New book argues that Parkinson’s disease is actually many diseases

The title was selected because the book reviews stories that have given Parkinson’s and Alzheimer’s diseases their meaning as unique diseases. But, after dissecting the source data, the story that emerged was very different from the one known about the diseases.

“Hence, the compelling unifying stories defining neurodegenerative diseases are biologically fictional,” Espay notes.

About 80 million people worldwide are afflicted with neurodegenerative diseases. Despite extensive research, there still are no approved medications to slow or stop the progress of these diseases.

The authors argue that there really isn’t “a” Parkinson’s disease, but in actuality many diseases.

“We neurologists are very protective of what we are doing and like to reassure the public that if we keep the course, we will find a cure for Alzheimer’s, and one for Parkinson’s, continuously feeding a false narrative, a false hope. We only pay lip service to the idea that Parkinson’s is truly many diseases. Or that Alzheimer’s is a syndrome. We acknowledge the many-diseases fact as an inconvenient disclaimer while continuing to work as if Parkinson’s and Alzheimer’s are each a multiheaded beast soon to be the conquered. This cognitive dissonance –with all the financial and human costs it brings—has to end,” Espay says.

So, the pair wrote Brain Fables to jolt the public “because we need an outraged public to force change,” he says. Espay, who also holds the James J. and Joan A. Gardner Family Center for Parkinson's Disease Research Endowed Chair, hopes that clinicians and researchers begin to look differently at these neurodegenerative diseases, but believes it will only come if the public revolts with both patients and advocates asking for change.

“Only pressure from the outside will be successful as pressure from within gets drowned by the convenience of continuing to trust in the century-old model of neurodegenerative diseases and in the low-risk, low gain approach to funding research.”

Espay admits that since starting to write the book in the spring of 2019, he has changed the course of his own research.
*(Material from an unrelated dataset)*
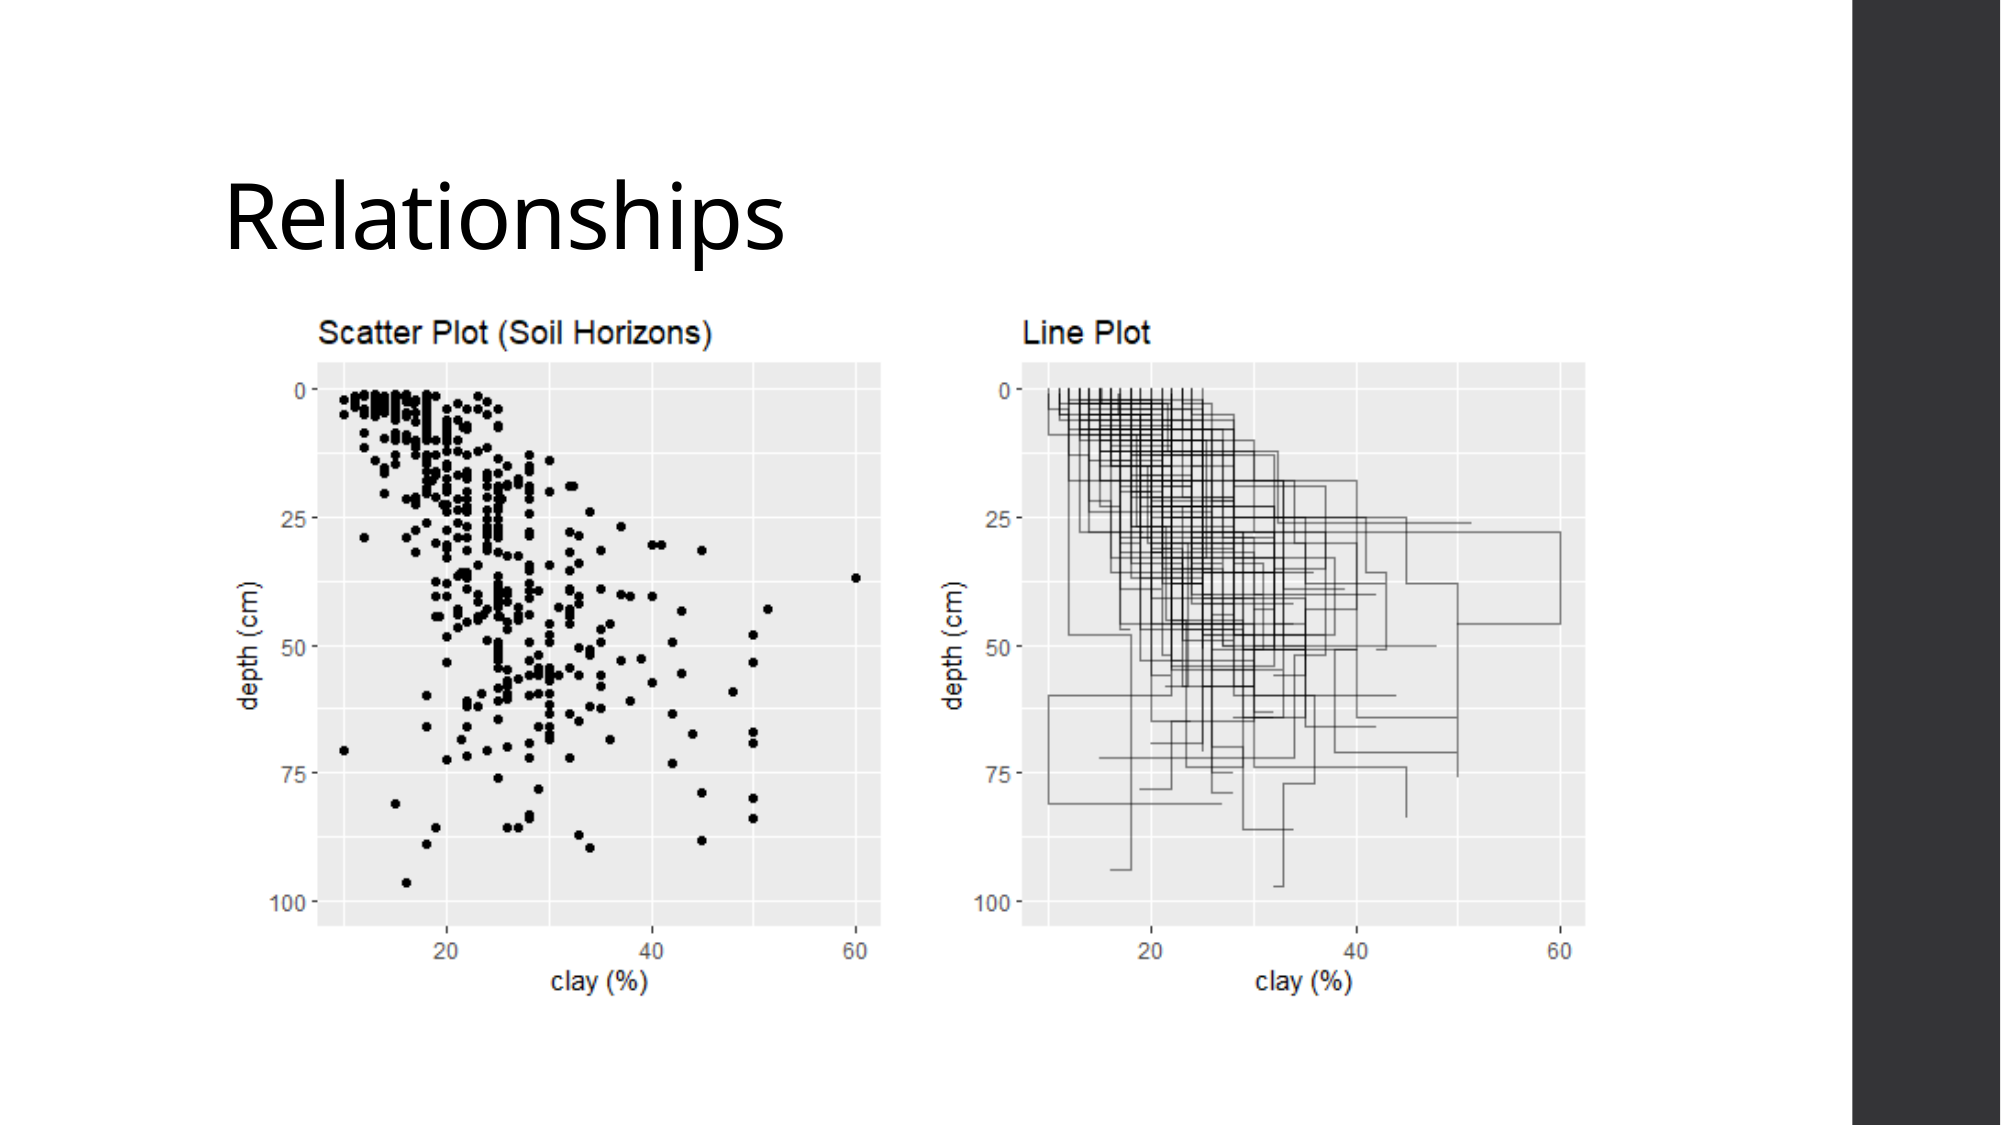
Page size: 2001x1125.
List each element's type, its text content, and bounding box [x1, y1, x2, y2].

picture [205, 303, 1615, 1009]
title Relationships [206, 60, 1797, 278]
For example, he no longer participates in ongoing infusion studies using antibodies against synuclein, the protein that accumulates in Parkinson’s disease. In the book, he reviews the evidence from infusion trials of antibodies against amyloid, the protein that accumulates in Alzheimer’s disease. Two decades and 35 negative trials later, the strategy has proven futile at best, harmful at worst. He also recently launched the Cincinnati Cohort Biomarker Program, which is the first phenotype-agnostic longitudinal cohort in neurodegenerative diseases. In this work, all analyses are anchored not on the symptoms of a group but on the unique biology of individuals with disease.
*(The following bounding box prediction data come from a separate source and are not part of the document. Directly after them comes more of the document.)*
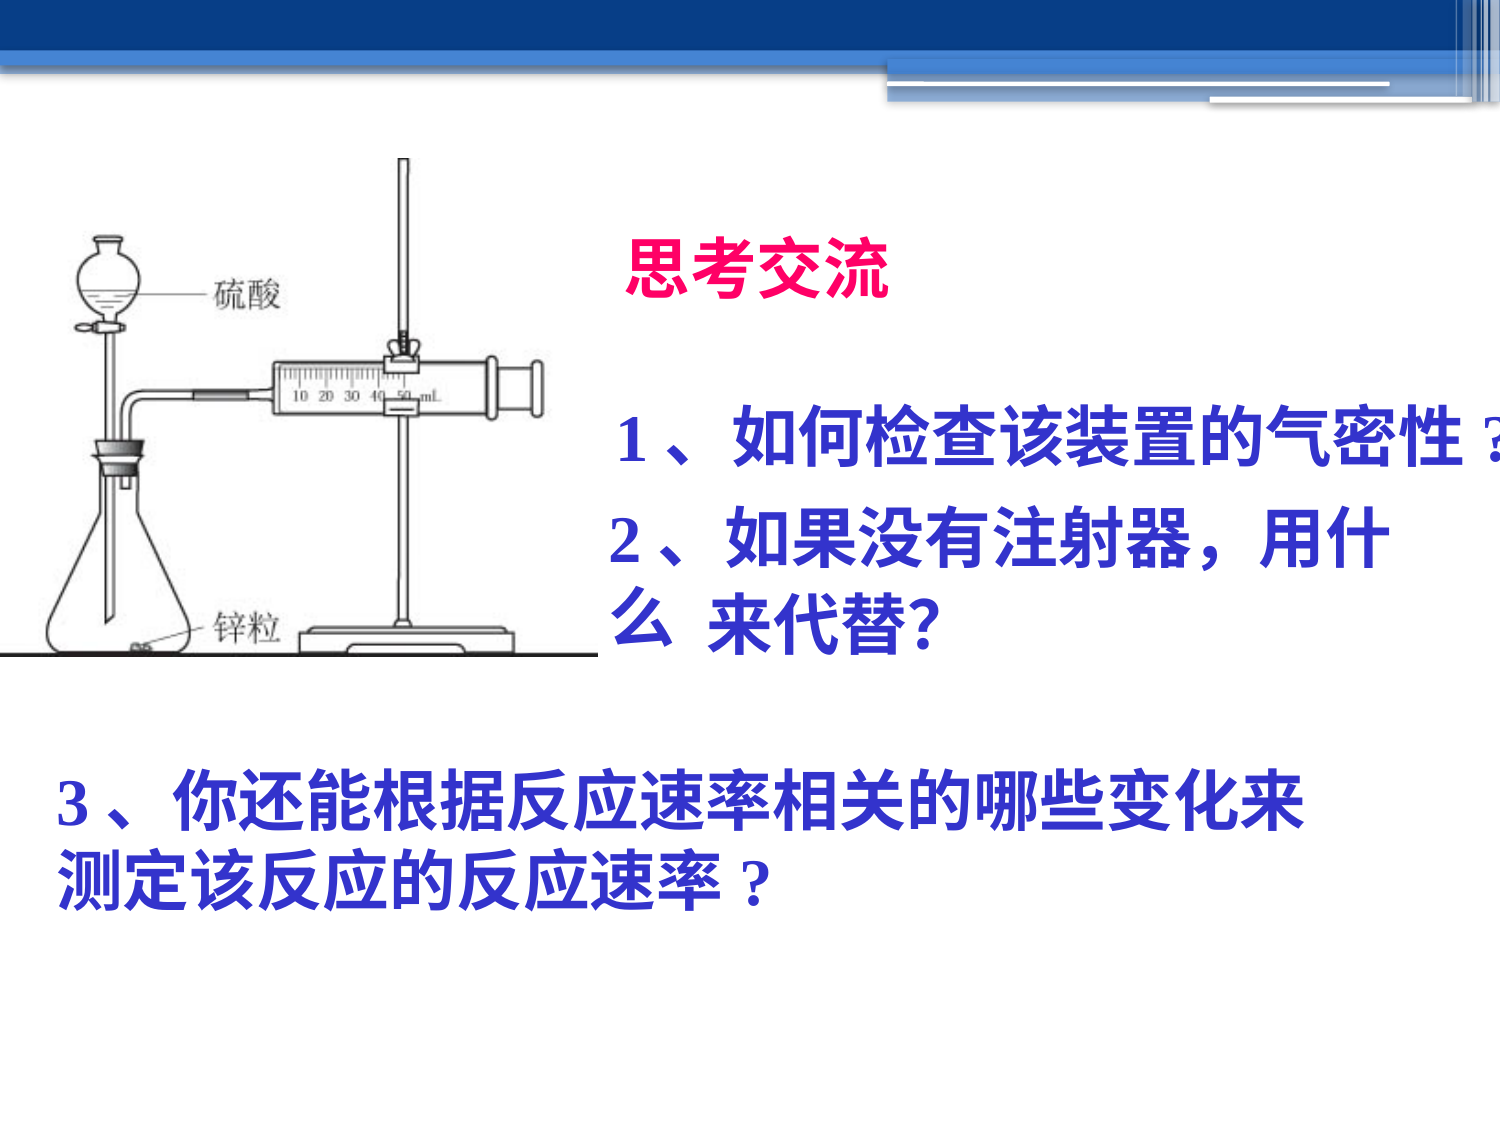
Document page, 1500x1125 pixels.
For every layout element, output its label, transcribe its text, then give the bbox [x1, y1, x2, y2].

text_box 2、如果没有注射器，用什么 [602, 488, 1462, 663]
text_box 思考交流 [608, 218, 963, 314]
text_box 来代替？ [692, 575, 1017, 671]
text_box 3、你还能根据反应速率相关的哪些变化来测定该反应的反应速率? [41, 751, 1388, 927]
picture [0, 158, 598, 658]
text_box 1、如何检查该装置的气密性? [604, 387, 1492, 483]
“We are not asking, ‘what is different between people with versus without tremor’ but rather, ‘who are the individuals with a given mitochondrial marker reduced two standard deviations below the mean?’ and ‘who are those positive for the bioassay of X therapy, available for repurposing of that therapy?’” he says “The latter aspect is a key component. We are not interested in simply determining the many biological subtypes of disease, but in identifying those who could benefit by virtue of a link between their biology and the mechanism of action of a therapy already available.”

A parallel effort will be to develop serum bioassays for such future repurposing efforts in biologically suitable individuals. Although there are many anticipated (and unforeseeable) challenges, this study aims at “walking the talk” by moving from learning about diseases to learning about people with diseases, he points out.